- March 27, 2007 at 6:05 pm #239654BiggerPiggyBankParticipant
Preparing the sourdough starter
Variety may be the spice of life, but it is also apparently the key to success. There are literally dozens of recipes for sourdough starters, presumably handed down because “Grandmother did it that way.”
Well, all the grandmothers but one couldn’t be wrong. They probably used what they had on hand, guided by experience and superstition, so one must assume that there isn’t any single “best” recipe.
The singular factor that caught my eye in perusing dozens of these old recipes was the combined variety of flours used, particularly rye and unbleached wheat flour, plus numerous references to the initial use of potato water (which is highly fermentable) and of all things, many references in German recipes to the use of fresh hops in the pollen stage.
If it make das bier gut, maybe geputten der hops in das pot maken das brot gut also, ja?
Begin with a large-mouthed container, sufficient to easily accept a one-cup measure and to hold a total volume of 5-6 cups. It can be plastic or glass, but if it has a screw-on lid, be sure to poke a small hole in the lid with an ice pick or small nail.
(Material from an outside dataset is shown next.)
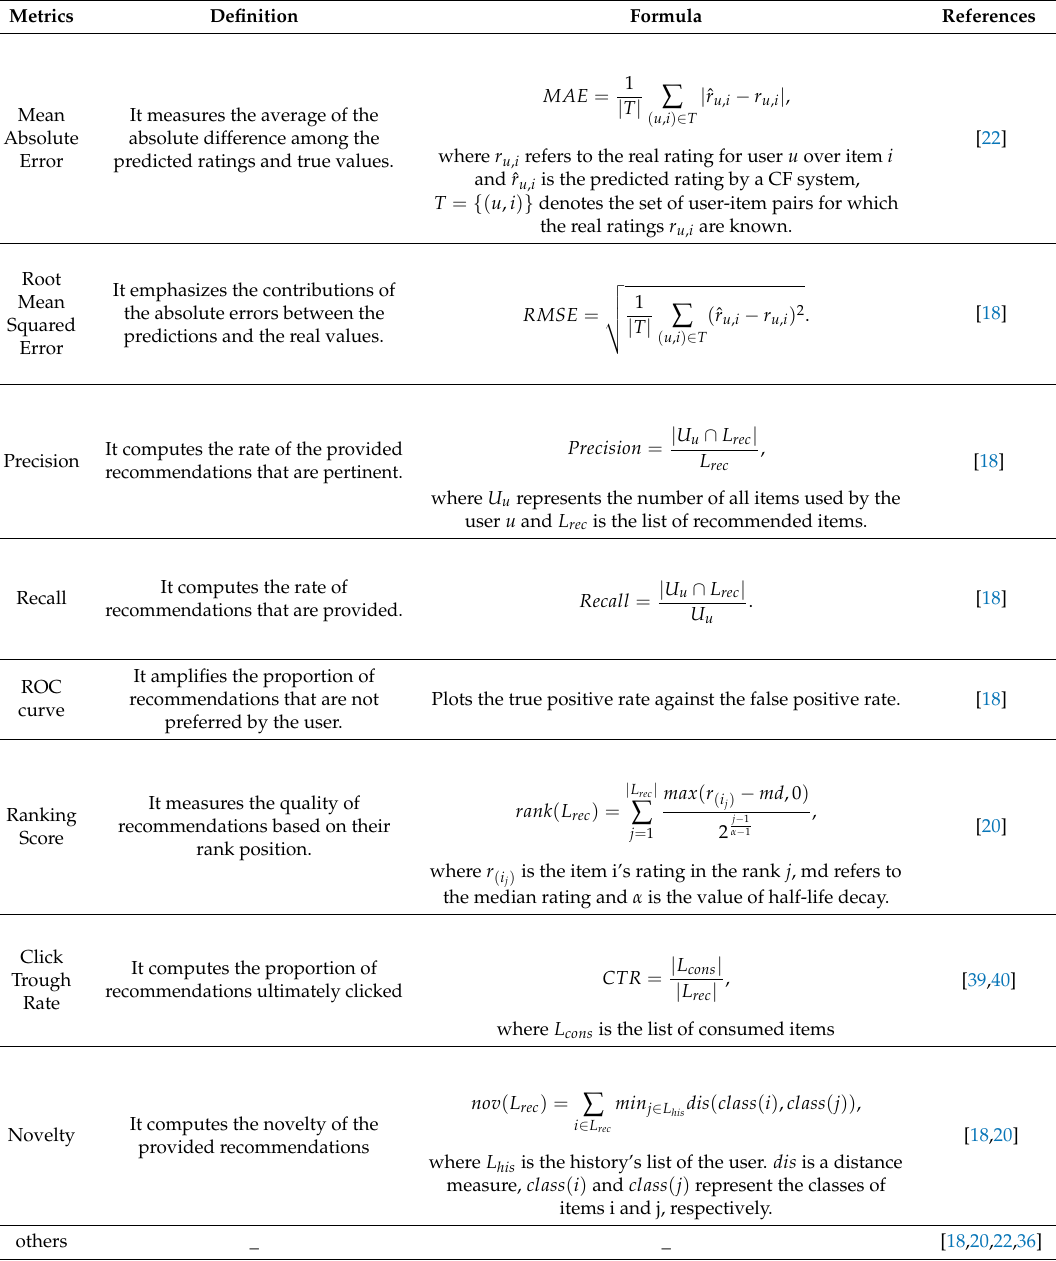
Table 2. Evaluation metrics used in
If the lid is tight the container could explode.
An old cookie jar with a smooth interior or an old ice bucket are ideal.
I began using non-bleached wheat flour, assuming it might contain more “natural” yeast than the bleached variety (but I don’t know this for a fact). Once things began working, I substituted small amounts of rye, black rye, and semolina (durum) flour during my regular feedings.
Recipe for Sourdough Starter
2 cups flour
1 cup water
1 cup cooled potato water (this really gets things going)
1 package bread yeast
Mix well and allow to stand in a warm area until there are no more signs of fermentation. (The solution will separate and no more bubbles are present.) Stir well, remove 1 cup of the contents and stir in another cup of flour or flour mix and a cup of water. Do not use “self-rising” flour!
Initially, the new starter is ready to use after 2-3 days, but it will not have that typical sourdough flavor until it has acquired some weeks or months of age.
After the first fermentation is established, you can use it anytime, even if it has gone “flat.” Do not refrigerate! Leave it on the counter.
Many have told me that they mixed up a sourdough starter and used it once, but it didn’t have a good sourdough flavor, and then it “spoiled,” i.e., it looked and smelled “yuckie.”
“Well dummy,” I thought. “It’s supposed to look and smell yuckie! Sourdough will not spoil due to its highly acid pH, and because of its acid pH, it doesn’t require refrigeration. Think about it. Covered wagons were the 19th century version of the RV, but they weren’t equipped with refrigerators to hold the pioneers’ sourdough starter!
It bumped along experiencing all the elements of heat and cold in a small crock or wrapped in a leather pouch! Just remember to feed the little critter about once a week if you are not using it. To speed things up on baking day, you can feed the culture the day before and it will have little “yeasties” growing like mad at the time of use.
My culture is now about six months old, the container has never been washed, and there are no signs of mold. Most likely because of its pH measures 2.0!